How to construct neuroscience-informed psychiatric classification? Towards nomothetic networks psychiatry

Drozdstoy Stoyanov, Michael HJ Maes

Drozdstoy Stoyanov, Michael HJ Maes, Department of Psychiatry and Medical Psychology, Research Institute, Medical University of Plovdiv, Plovdiv 4000, Bulgaria

Michael HJ Maes, Department of Psychiatry, Deakin University, Geelong 3220, Australia

Author contributions: The authors declare equal contribution to this manuscript.

Conflict-of-interest statement: None to declare.

Open-Access: This article is an open-access article that was selected by an in-house editor and fully peer-reviewed by external reviewers. It is distributed in accordance with the Creative Commons Attribution NonCommercial (CC BY-NC 4.0) license, which permits others to distribute, remix, adapt, build upon this work non-commercially, and license their derivative works on different terms, provided the original work is properly cited and the use is non-commercial. See: http://creativecommons.org/Licenses/by-nc/4.0/

Corresponding author: Drozdstoy Stoyanov, DSc, MD, PhD, Full Professor, Department of Psychiatry and Medical Psychology, Research Institute, Medical University of Plovdiv, Vassil Aprilov 15a, Plovdiv 4000, Bulgaria. drozdstoy.stoyanov@mu-plovdiv.bg

Received: November 24, 2020
Peer-review started: November 24, 2020
First decision: December 12, 2020
Revised: December 15, 2020
Accepted: December 26, 2020
Article in press: December 26, 2020
Published online: January 19, 2021
Processing time: 48 Days and 2.2 Hours

Abstract

Psychiatry remains in a permanent state of crisis, which fragmented psychiatry from the field of medicine. The crisis in psychiatry is evidenced by the many different competing approaches to psychiatric illness including psychodynamic, biological, molecular, pan-omics, precision, cognitive and phenomenological psychiatry, folk psychology, mind-brain dualism, descriptive psychopathology, and postpsychiatry. The current “gold standard” Diagnostic and Statistical Manual of Mental Disorders/International Classification of Diseases taxonomies of mood disorders and schizophrenia are unreliable and preclude to employ a deductive reasoning approach. Therefore, it is not surprising that mood disorders and schizophrenia research was unable to revise the conventional classifications and did not provide more adequate therapeutic approaches. The aim of this paper is to explain the new nomothetic network psychiatry (NNP) approach, which uses machine learning methods to build data-driven causal models of mental illness by assembling risk-resilience, adverse outcome pathways (AOP), cognitome, brainome, staging, symptomatome, and phenomenome latent scores in a causal model. The latter may be trained, tested and validated with Partial Least Squares analysis. This approach not only allows to compute pathway-phenotypes or biosignatures, but also to construct reliable and replicable nomothetic networks, which are, therefore, generalizable as disease models. After integrating the validated feature vectors into a well-fitting nomothetic network, clustering analysis may be applied on the latent variable scores of the R/R, AOP, cognitome, brainome, and phenome latent vectors. This pattern recognition method may expose new (transdiagnostic) classes of patients which if cross-validated in independent samples may constitute new (transdiagnostic) nosological categories.

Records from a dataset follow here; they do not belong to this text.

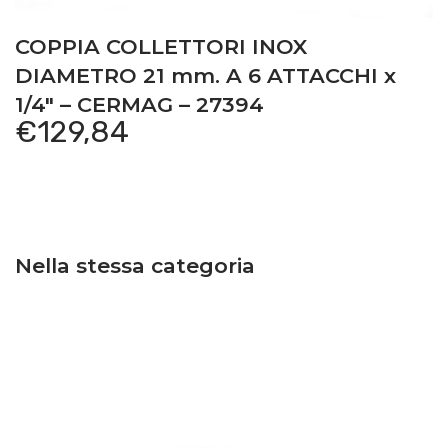
COPPIA COLLETTORI INOX
DIAMETRO 21 mm. A 6 ATTACCHI x
1/4″ – CERMAG – 27394
€
129,84
Nella stessa categoria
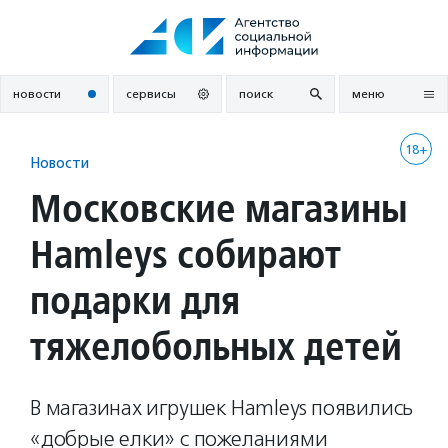
Перейти
к
содержанию
новости
сервисы
поиск
меню
18+
Новости
Московские магазины
Hamleys собирают
подарки для
тяжелобольных детей
В магазинах игрушек Hamleys появились
«добрые елки» с пожеланиями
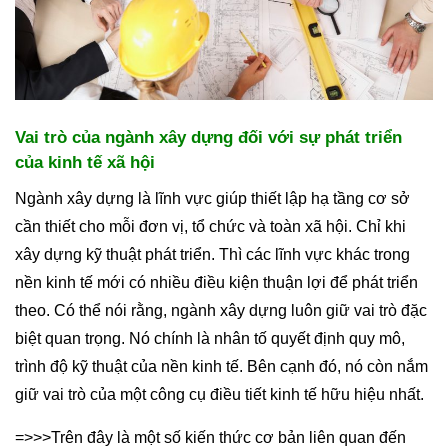
Vai trò của ngành xây dựng đối với sự phát triển
của kinh tế xã hội
Ngành xây dựng là lĩnh vực giúp thiết lập hạ tầng cơ sở
cần thiết cho mỗi đơn vị, tổ chức và toàn xã hội. Chỉ khi
xây dựng kỹ thuật phát triển. Thì các lĩnh vực khác trong
nền kinh tế mới có nhiều điều kiện thuận lợi để phát triển
theo. Có thể nói rằng, ngành xây dựng luôn giữ vai trò đặc
biệt quan trọng. Nó chính là nhân tố quyết định quy mô,
trình độ kỹ thuật của nền kinh tế. Bên cạnh đó, nó còn nắm
giữ vai trò của một công cụ điều tiết kinh tế hữu hiệu nhất.
=>>>Trên đây là một số kiến thức cơ bản liên quan đến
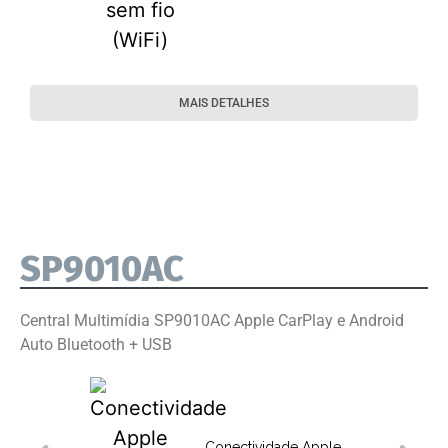
MAIS DETALHES
SP9010AC
Central Multimídia SP9010AC Apple CarPlay e Android
Auto Bluetooth + USB
Conectividade Apple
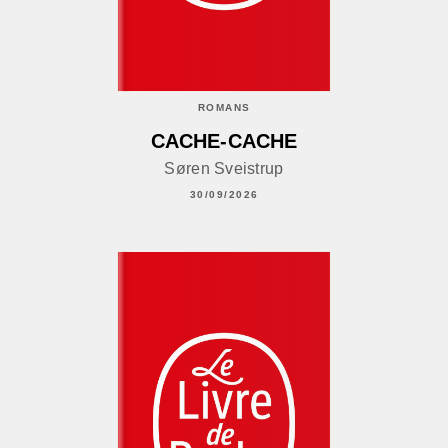
ROMANS
CACHE-CACHE
Søren Sveistrup
30/09/2026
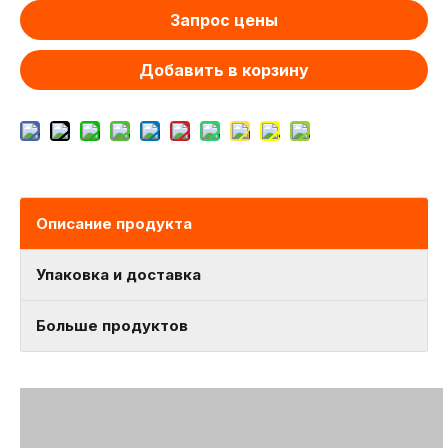
Запрос цены
Добавить в корзину
Описание продукта
Упаковка и доставка
Больше продуктов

Keywords: Psychiatry; Major depression; Mood disorders; Schizophrenia; Antioxidants; Oxydative stress

Core Tip: The nomothetic network psychiatry approach is a new method which aims to construct causal models of schizophrenia and mood disorders by integrating all features of those mental illnesses into a data-driven model. These features comprise data on risk-resilience, adverse outcome pathways, the cognitome, brainome, symptomatome, staging, and the phenomenome. Partial Least Squares analysis may be employed to train, test, and validate those models and to build pathway-phenotypes or biosignatures. Clustering analysis performed on all illness features, reduced into latent traits scores, may expose relevant new transdiagnostic classes.